Di eguale intensità è stato il terremoto che Berlusconi ha provocato nell’Unione, dove tutto era stato predisposto modellandolo sulla vecchia legge elettorale. Questa legge, come abbiamo già rilevato, non ci esalta, però è impossibile non cogliere la fragilità dello schieramento di sinistra, che è rimasto spiazzato dall’iniziativa avversaria ed è piombato di nuovo in un mare di tensioni e di contestazioni. Le certezze di qualche mese fa sono andate in frantumi e l’ostruzionismo messo in atto in Parlamento non ha prodotto alcun risultato: non di merito, perché il testo finale della legge ha accolto solo le modifiche suggerite dal Quirinale, e neppure di opinione, perché non è montata l’onda dell’indignazione che i partiti del centrosinistra pensavano di sollevare. Non è montata neppure contro la legge finanziaria, che resta un provvedimento da tempo di guerra e tuttavia ha sommato una serie di giudizi positivi. Comunque non quelli che la sinistra aveva catastroficamente previsto.

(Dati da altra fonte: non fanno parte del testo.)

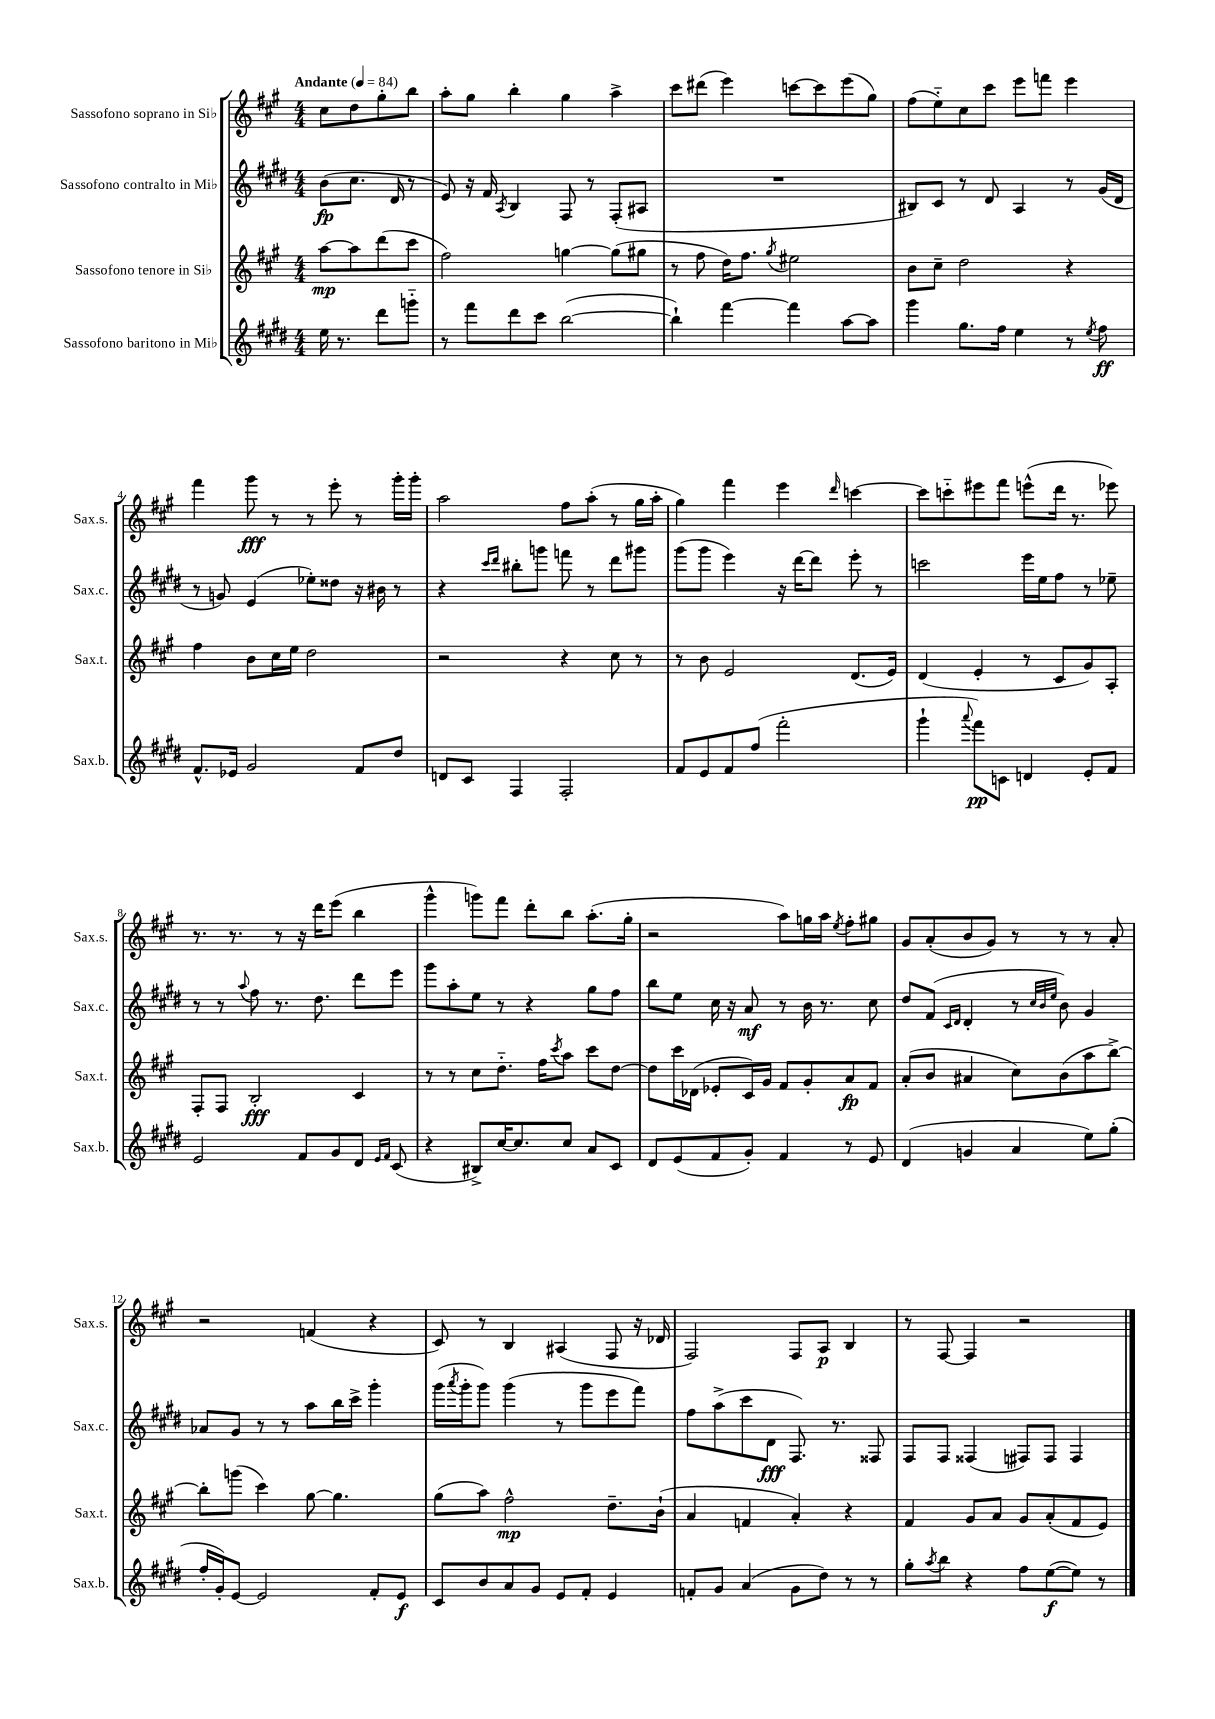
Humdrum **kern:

**kern	**dynam	**kern	**dynam	**kern	**dynam	**kern	**dynam
*part4	*part4	*part3	*part3	*part2	*part2	*part1	*part1
*staff4	*staff4	*staff3	*staff3	*staff2	*staff2	*staff1	*staff1
*I"Sassofono baritono in Mi♭	*	*I"Sassofono tenore in Si♭	*	*I"Sassofono contralto in Mi♭	*	*I"Sassofono soprano in Si♭	*
*I'Sax.b.	*	*I'Sax.t.	*	*I'Sax.c.	*	*I'Sax.s.	*
*clefG2	*	*clefG2	*	*clefG2	*	*clefG2	*
*k[f#c#g#d#]	*	*k[f#c#g#]	*	*k[f#c#g#d#]	*	*k[f#c#g#]	*
*M4/4	*	*M4/4	*	*M4/4	*	*M4/4	*
*MM84	*	*MM84	*	*MM84	*	*MM84	*
=	=	=	=	=	=	=	=
!	!	!	!	!	!	!LO:TX:a:B:t=Andante	!
16ee\	.	[8aa\L	mp	(8b\L	fp	8cc#\L	.
8.r	.	.	.	.	.	.	.
.	.	8aa\]	.	8.cc#\J	.	8dd\	.
8ddd#\L	.	(8ddd\	.	.	.	8gg#'\	.
.	.	.	.	16d#/	.	.	.
8gggn\J	.	8ccc#\J	.	8r	.	8bb\J	.
=1	=1	=1	=1	=1	=1	=1	=1
8r	.	2ff#\)	.	8e/)	.	8aa'\L	.
8fff#\L	.	.	.	16r	.	8gg#\J	.
.	.	.	.	16f#/	.	.	.
.	.	.	.	8qA/	.	.	.
8ddd#\	.	.	.	4B/	.	4bb'\	.
8ccc#\J	.	.	.	.	.	.	.
([2bb\	.	[4ggn\	.	8F#/	.	4gg#\	.
.	.	.	.	8r	.	.	.
.	.	(8gg\L]	.	(8F#'/L	.	4aa^\	.
.	.	8gg#X\J	.	8A#X/J	.	.	.
=2	=2	=2	=2	=2	=2	=2	=2
4bb`\])	.	8r	.	1r	.	8ccc#\L	.
.	.	8ff#\	.	.	.	(8ddd#X\J	.
[4fff#\	.	16dd\KL)	.	.	.	4eee\)	.
.	.	8.ff#\J	.	.	.	.	.
.	.	8qgg#/	.	.	.	.	.
4fff#\]	.	2ee#X\	.	.	.	[8cccn\L	.
.	.	.	.	.	.	8ccc\]	.
[8aa\L	.	.	.	.	.	(8eee\	.
8aa\J]	.	.	.	.	.	8gg#\J)	.
=3	=3	=3	=3	=3	=3	=3	=3
4ggg#\	.	8b\L	.	8B#X/L)	.	(8ff#\L	.
.	.	8cc#~\J	.	8c#/J	.	8ee\)	.
8.gg#\L	.	2dd\	.	8r	.	8cc#\	.
.	.	.	.	8d#/	.	8ccc#\J	.
16ff#\Jk	.	.	.	.	.	.	.
4ee\	.	.	.	4A/	.	8eee\L	.
.	.	.	.	.	.	8fffn\J	.
8r	.	4r	.	8r	.	4eee\	.
8qee/	.	.	.	.	.	.	.
8ff#\	ff	.	.	(16g#/LL	.	.	.
.	.	.	.	16d#/JJ	.	.	.
!!LO:LB:g=z
=4	=4	=4	=4	=4	=4	=4	=4
8.f#^^/L	.	4ff#\	.	8r	.	4fff#\	.
.	.	.	.	8gn/)	.	.	.
16e-X/Jk	.	.	.	.	.	.	.
2g#/	.	8b\L	.	(4e/	.	8ggg#\	fff
.	.	16cc#\L	.	.	.	8r	.
.	.	16ee\JJ	.	.	.	.	.
.	.	2dd\	.	8ee-X'\L)	.	8r	.
.	.	.	.	8dd##X\J	.	8eee'\	.
8f#/L	.	.	.	16r	.	8r	.
.	.	.	.	16b#X\	.	.	.
8dd#/J	.	.	.	8r	.	16ggg#'\LL	.
.	.	.	.	.	.	16ggg#'\JJ	.
=5	=5	=5	=5	=5	=5	=5	=5
8dn/L	.	2r	.	4r	.	2aa\	.
8c#/J	.	.	.	.	.	.	.
.	.	.	.	16qqccc#/LL	.	.	.
.	.	.	.	16qqddd#/JJ	.	.	.
4F#/	.	.	.	8bb#X'\L	.	.	.
.	.	.	.	8gggn\J	.	.	.
2F#'/	.	4r	.	8fffn\	.	8ff#\L	.
.	.	.	.	8r	.	(8aa'\J	.
.	.	8cc#\	.	8ddd#\L	.	8r	.
.	.	8r	.	8ggg#X\J	.	16gg#\LL	.
.	.	.	.	.	.	16aa'\JJ	.
=6	=6	=6	=6	=6	=6	=6	=6
8f#/L	.	8r	.	(8ggg#\L	.	4gg#\)	.
8e/	.	8b\	.	8ggg#\J	.	.	.
8f#/	.	2e/	.	4eee\)	.	4fff#\	.
(8ff#/J	.	.	.	.	.	.	.
2fff#'\	.	.	.	16r	.	4eee\	.
.	.	.	.	[16ddd#\KL	.	.	.
.	.	.	.	8ddd#\J]	.	.	.
.	.	.	.	.	.	16qqddd/	.
.	.	(8.d/L	.	8eee'\	.	[4cccn\	.
.	.	.	.	8r	.	.	.
.	.	16e/Jk)	.	.	.	.	.
=7	=7	=7	=7	=7	=7	=7	=7
4ggg#`\	.	(4d/	.	2cccn\	.	8ccc\L]	.
.	.	.	.	.	.	8cccn\	.
8qqaaa/	.	.	.	.	.	.	.
8fff#\L)	pp	4e'/	.	.	.	8eee#X\	.
8cn\J	.	.	.	.	.	8fff#\J	.
4dn/	.	8r	.	16eee\LL	.	(8eeen^^\L	.
.	.	.	.	16ee\J	.	.	.
.	.	8c#/L	.	8ff#\J	.	16ddd\Jk	.
.	.	.	.	.	.	8.r	.
8e'/L	.	8g#/)	.	8r	.	.	.
8f#/J	.	8A'/J	.	8ee-X~\	.	8eee-X\)	.
!!LO:LB:g=z
=8	=8	=8	=8	=8	=8	=8	=8
2e/	.	8F#'/L	.	8r	.	8.r	.
.	.	8F#/J	.	8r	.	.	.
.	.	.	.	.	.	8.r	.
.	.	.	.	8qqaa/	.	.	.
.	.	2B'/	fff	8ff#\	.	.	.
.	.	.	.	8.r	.	8r	.
8f#/L	.	.	.	.	.	16r	.
.	.	.	.	8.dd#\	.	16ddd\KL	.
8g#/	.	.	.	.	.	(8eee\J	.
8d#/J	.	4c#/	.	8ddd#\L	.	4bb\	.
16qqe/LL	.	.	.	.	.	.	.
16qqf#/JJ	.	.	.	.	.	.	.
(8c#/	.	.	.	8eee\J	.	.	.
=9	=9	=9	=9	=9	=9	=9	=9
4r	.	8r	.	8ggg#\L	.	4ggg#^^\	.
.	.	8r	.	8aa'\	.	.	.
8B#X^/L)	.	8cc#\L	.	8ee\J	.	8gggn\L)	.
[16cc#/K	.	8.dd\J	.	8r	.	8fff#\J	.
8.cc#/]	.	.	.	.	.	.	.
.	.	.	.	4r	.	8ddd'\L	.
.	.	16ff#\KL	.	.	.	.	.
.	.	8qccc#/	.	.	.	.	.
8cc#/J	.	8aa\J	.	.	.	8bb\J	.
8a/L	.	8ccc#\L	.	8gg#\L	.	(8.aa'\L	.
8c#/J	.	[8dd\J	.	8ff#\J	.	.	.
.	.	.	.	.	.	16gg#'\Jk	.
=10	=10	=10	=10	=10	=10	=10	=10
8d#/L	.	8dd\L]	.	8bb\L	.	2r	.
(8e/	.	16ccc#\L	.	8ee\J	.	.	.
.	.	(16d-X\JJ	.	.	.	.	.
8f#/	.	8e-X'/L	.	16cc#\	.	.	.
.	.	.	.	16r	.	.	.
8g#'/J)	.	16c#/L)	.	8a/	mf	.	.
.	.	16g#/JJ	.	.	.	.	.
4f#/	.	8f#/L	.	8r	.	8aa\L)	.
.	.	8g#'/	.	16b\	.	16ggn\L	.
.	.	.	.	8.r	.	16aa\JJ	.
.	.	.	.	.	.	8qee/	.
8r	.	8a/	fp	.	.	8ff#'\L	.
8e/	.	8f#/J	.	8cc#\	.	8gg#X\J	.
=11	=11	=11	=11	=11	=11	=11	=11
(4d#/	.	(8a'/L	.	8dd#/L	.	8g#/L	.
.	.	8b/J	.	(8f#/J	.	(8a'/	.
.	.	.	.	16qqc#/LL	.	.	.
.	.	.	.	16qqd#/JJ	.	.	.
4gn/	.	4a#X/	.	4d#'/	.	8b/	.
.	.	.	.	.	.	8g#/J)	.
4a/	.	8cc#\L)	.	8r	.	8r	.
.	.	.	.	32qqcc#/LLL	.	.	.
.	.	.	.	32qqb/	.	.	.
.	.	.	.	32qqee/JJJ	.	.	.
.	.	(8b\	.	8b\)	.	8r	.
8ee\L)	.	8aa\	.	4g#/	.	8r	.
(8gg#'\J	.	[8bb^\J)	.	.	.	8a'/	.
!!LO:LB:g=z
=12	=12	=12	=12	=12	=12	=12	=12
16ff#'/LL	.	8bb'\L]	.	8a-X/L	.	2r	.
16g#'/J)	.	.	.	.	.	.	.
[8e/J	.	(8gggn\J	.	8g#/J	.	.	.
2e/]	.	4ccc#\)	.	8r	.	.	.
.	.	.	.	8r	.	.	.
.	.	[8gg#\	.	8aa\L	.	(4fn/	.
.	.	4.gg#\]	.	16bb\L	.	.	.
.	.	.	.	16ccc#^\JJ	.	.	.
8f#'/L	.	.	.	4ggg#'\	.	4r	.
8e/J	f	.	.	.	.	.	.
=13	=13	=13	=13	=13	=13	=13	=13
8c#/L	.	(8gg#\L	.	(16ggg#\LL	.	8c#/)	.
.	.	.	.	8qaaa/	.	.	.
.	.	.	.	16ggg#'\J	.	.	.
8b/	.	8aa\J)	.	8ggg#\J)	.	8r	.
8a/	.	2ff#^^\	mp	(4ggg#\	.	4B/	.
8g#/J	.	.	.	.	.	.	.
8e/L	.	.	.	8r	.	(4A#X/	.
8f#'/J	.	.	.	8ggg#\L	.	.	.
4e/	.	8.dd~\L	.	8eee\	.	8F#/	.
.	.	.	.	8fff#\J)	.	16r	.
.	.	(16b`\Jk	.	.	.	16d-X/	.
=14	=14	=14	=14	=14	=14	=14	=14
8fn'/L	.	4a/	.	8ff#\L	.	2F#/)	.
8g#/J	.	.	.	(8aa^\	.	.	.
(4a/	.	4fn/	.	8ccc#\	.	.	.
.	.	.	.	8d#\J	fff	.	.
8g#\L	.	4a'/)	.	8.F#/)	.	8F#/L	.
8dd#\J)	.	.	.	.	.	8A/J	p
.	.	.	.	8.r	.	.	.
8r	.	4r	.	.	.	4B/	.
8r	.	.	.	8F##X/	.	.	.
=15	=15	=15	=15	=15	=15	=15	=15
8gg#'\L	.	4f#/	.	8F#/L	.	8r	.
8qaa/	.	.	.	.	.	.	.
8bb\J	.	.	.	8F#/J	.	[8F#/	.
4r	.	8g#/L	.	(4F##X/	.	4F#/]	.
.	.	8a/J	.	.	.	.	.
8ff#\L	.	8g#/L	.	8F#X/L)	.	2r	.
([8ee\	f	(8a'/	.	8F#/J	.	.	.
8ee\J])	.	8f#/	.	4F#/	.	.	.
8r	.	8e/J)	.	.	.	.	.
==	==	==	==	==	==	==	==
*-	*-	*-	*-	*-	*-	*-	*-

Altri e gravi problemi sono sul tavolo del dibattito interno all’Unione. La necessità di scegliere un partito o, almeno, una lista ha messo Prodi in ambascia e, qualunque sarà la scelta finale, è come se gli avessero strappato di dosso la veste che l’accorta regia diessina gli aveva cucito in occasione delle primarie. Da leader indiscusso sopra le parti, è stato costretto a riprendere posto fra gli altri, un po’ più avanti ma non quanto serve per imporre una linea politica definita. Leader sì, come ha stabilito l’alto numero dei suffragi, ma primus inter pares, in mezzo a tanti che si sentono uguali e rivendicano la stessa dignità nella redazione del programma, tuttora una grande scommessa, considerate le divergenze che permangono, alcune inconciliabili soprattutto in politica estera.

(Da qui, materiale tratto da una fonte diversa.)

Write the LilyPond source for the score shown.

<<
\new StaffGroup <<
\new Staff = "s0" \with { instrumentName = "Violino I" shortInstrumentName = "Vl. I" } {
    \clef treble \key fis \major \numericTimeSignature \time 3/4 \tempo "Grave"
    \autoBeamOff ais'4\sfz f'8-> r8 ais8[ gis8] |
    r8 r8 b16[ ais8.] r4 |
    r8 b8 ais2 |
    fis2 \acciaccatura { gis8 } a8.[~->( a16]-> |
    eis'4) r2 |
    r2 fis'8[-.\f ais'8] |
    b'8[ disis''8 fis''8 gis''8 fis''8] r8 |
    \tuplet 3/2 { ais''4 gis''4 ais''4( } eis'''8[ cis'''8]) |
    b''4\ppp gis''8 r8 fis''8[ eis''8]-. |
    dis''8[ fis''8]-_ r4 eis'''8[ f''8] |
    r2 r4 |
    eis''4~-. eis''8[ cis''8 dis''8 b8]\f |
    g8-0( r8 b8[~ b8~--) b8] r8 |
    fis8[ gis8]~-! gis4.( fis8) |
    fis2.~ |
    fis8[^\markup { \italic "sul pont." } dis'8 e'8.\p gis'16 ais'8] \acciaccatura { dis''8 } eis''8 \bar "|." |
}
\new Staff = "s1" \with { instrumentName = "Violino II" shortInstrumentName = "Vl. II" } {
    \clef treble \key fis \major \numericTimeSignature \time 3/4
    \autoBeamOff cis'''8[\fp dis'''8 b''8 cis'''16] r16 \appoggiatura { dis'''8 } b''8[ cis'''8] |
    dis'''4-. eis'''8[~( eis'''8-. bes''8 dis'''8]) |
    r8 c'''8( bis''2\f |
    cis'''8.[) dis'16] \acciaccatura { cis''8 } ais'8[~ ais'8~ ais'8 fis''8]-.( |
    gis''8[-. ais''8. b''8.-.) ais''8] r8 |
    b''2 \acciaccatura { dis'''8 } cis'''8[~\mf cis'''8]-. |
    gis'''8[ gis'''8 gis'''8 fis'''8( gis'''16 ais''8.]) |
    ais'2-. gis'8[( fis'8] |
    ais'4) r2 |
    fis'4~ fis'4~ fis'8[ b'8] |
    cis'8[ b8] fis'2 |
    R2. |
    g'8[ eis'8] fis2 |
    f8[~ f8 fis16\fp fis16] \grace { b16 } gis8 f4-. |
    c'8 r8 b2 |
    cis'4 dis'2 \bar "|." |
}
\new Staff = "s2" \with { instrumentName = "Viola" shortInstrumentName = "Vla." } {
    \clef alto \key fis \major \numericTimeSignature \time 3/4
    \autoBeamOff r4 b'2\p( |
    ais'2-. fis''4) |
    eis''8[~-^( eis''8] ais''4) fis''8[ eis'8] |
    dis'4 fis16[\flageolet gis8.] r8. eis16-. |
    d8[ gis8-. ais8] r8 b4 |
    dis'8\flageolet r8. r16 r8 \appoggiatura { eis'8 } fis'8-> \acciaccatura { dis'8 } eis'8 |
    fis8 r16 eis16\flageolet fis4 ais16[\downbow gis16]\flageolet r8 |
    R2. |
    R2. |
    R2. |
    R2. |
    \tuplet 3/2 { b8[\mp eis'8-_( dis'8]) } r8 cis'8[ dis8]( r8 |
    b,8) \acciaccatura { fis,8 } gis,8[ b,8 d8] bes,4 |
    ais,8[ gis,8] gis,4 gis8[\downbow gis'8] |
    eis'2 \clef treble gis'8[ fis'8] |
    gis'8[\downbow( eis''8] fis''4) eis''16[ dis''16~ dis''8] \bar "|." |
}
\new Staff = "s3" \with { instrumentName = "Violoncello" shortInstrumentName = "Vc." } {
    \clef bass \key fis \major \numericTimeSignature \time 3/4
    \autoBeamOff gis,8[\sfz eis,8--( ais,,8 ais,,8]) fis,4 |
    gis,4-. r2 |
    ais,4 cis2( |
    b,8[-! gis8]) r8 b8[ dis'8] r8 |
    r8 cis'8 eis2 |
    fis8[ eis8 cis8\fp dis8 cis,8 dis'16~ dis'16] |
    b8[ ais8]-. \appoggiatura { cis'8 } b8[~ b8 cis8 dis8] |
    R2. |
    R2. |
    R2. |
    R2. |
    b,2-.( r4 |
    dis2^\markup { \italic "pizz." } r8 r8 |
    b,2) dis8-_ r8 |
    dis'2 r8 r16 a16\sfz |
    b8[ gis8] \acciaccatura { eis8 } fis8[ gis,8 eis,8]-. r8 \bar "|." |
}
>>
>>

È fin troppo facile prevedere che una intesa sarà comunque raggiunta per la campagna elettorale, per quanto la richiesta perentoria di Bertinotti («stando ai risultati delle primarie, ritengo di dover incidere sul programma almeno per un quarto») avrà già procurato qualche brivido a Prodi ed ai partiti di centro. Però, quando incombono le elezioni, prevale la tendenza a prendere voti, che poi confligge con la capacità di governo. È una esperienza già vissuta dalla coalizione di centrosinistra e che incombe come un incubo sul futuro dell’Unione. La prospettiva di accordi parlamentari alternativi che non abbiano più il significato del tradimento assume una dimensione angosciante.
In due mesi uno scenario che sembrava immobile e scontato si è velocemente mosso aprendo nuovi orizzonti. Ce ne sono altri cinque da affrontare. Saranno sufficienti a ribaltare previsioni che sembravano definitive?